## TEXT SECTION

Based on multi-sensor data fusion, the comprehensive decision-making can be explained as follows: First, the multi-sensor data were considered a set of factors V=(v1,v2,…,vm). Suppose there are n possible gas states judged by the coalmine gas monitoring and prewarning system. Then, the remark set of the decisions can be expressed as U=(u1,u2,…,un). During the FCE, the concept of “factor weight vector” was introduced to prevent the decision from being affected by the difference in sensor performance and the signal strength between measuring points. Let ai=(i=1,2,…,m) be the factor weight of each sensor, where ai is a fuzzy subset of the factor set V, and A=(a1,a2,…,am) be the fuzzy vector. In the coalmine gas monitoring and prewarning system, the factor weight ai that satisfies $\sum_{i=1}^{m} a_{i}=1,\left(a_{i} \geq 0, i=1,2, \ldots, m\right)$ is defined as a factor weight vector. According to the level indices of the remark set, each factor in the factor set V was judged, creating the fuzzy membership matrix:
$R=\left\{r_{i j}\right\}_{m \times n}$ (1)
where, rij is the membership of vi for uj, i.e. the probability to judge state j in U based on a single factor i in V.
The probability B of each gas state can be obtained through fuzzy transform. The decision-making of gas state is essentially the composition operation between fuzzy vector A and the fuzzy membership matrix R. The two elements were integrated through generalized fuzzy operation, i.e. the larger element is selected in addition, and the smaller element is selected in multiplication. The FCE through fuzzy transform can be expressed as:
$B=A \circ R=\left(a_{1}, a_{2}, \cdots, a_{m}\right) \circ\left[\begin{array}{ccc}{r_{11}} & {r_{12}} & {\cdots} & {r_{1 n}} \\ {r_{21}} & {r_{22}} & {\cdots} & {r_{2 n}} \\ {\vdots} & {\vdots} & {} & {\vdots} \\ {r_{m 1}} & {r_{m 2}} & {\cdots} & {r_{mn}}\end{array}\right]=\left(b_{1}, b_{2}, \cdots, b_{n}\right)$ (2)

## EXTRACTED ENTRIES
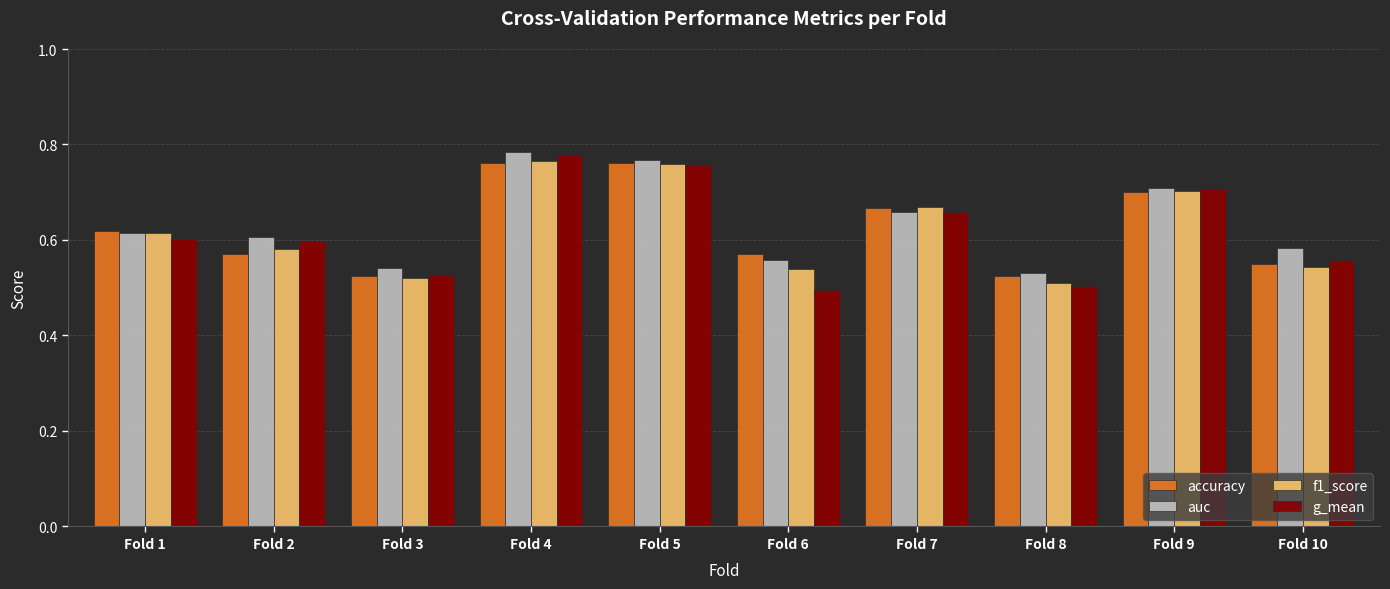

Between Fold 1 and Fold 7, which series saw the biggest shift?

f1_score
* * *
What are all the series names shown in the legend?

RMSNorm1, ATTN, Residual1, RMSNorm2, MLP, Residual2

## ASSIGNMENT
In the gas monitoring text, which element is chosen in multiplication during the generalized fuzzy operation? The records have nothing to do with the gas monitoring text.

## SOLVED EXERCISE
The smaller element.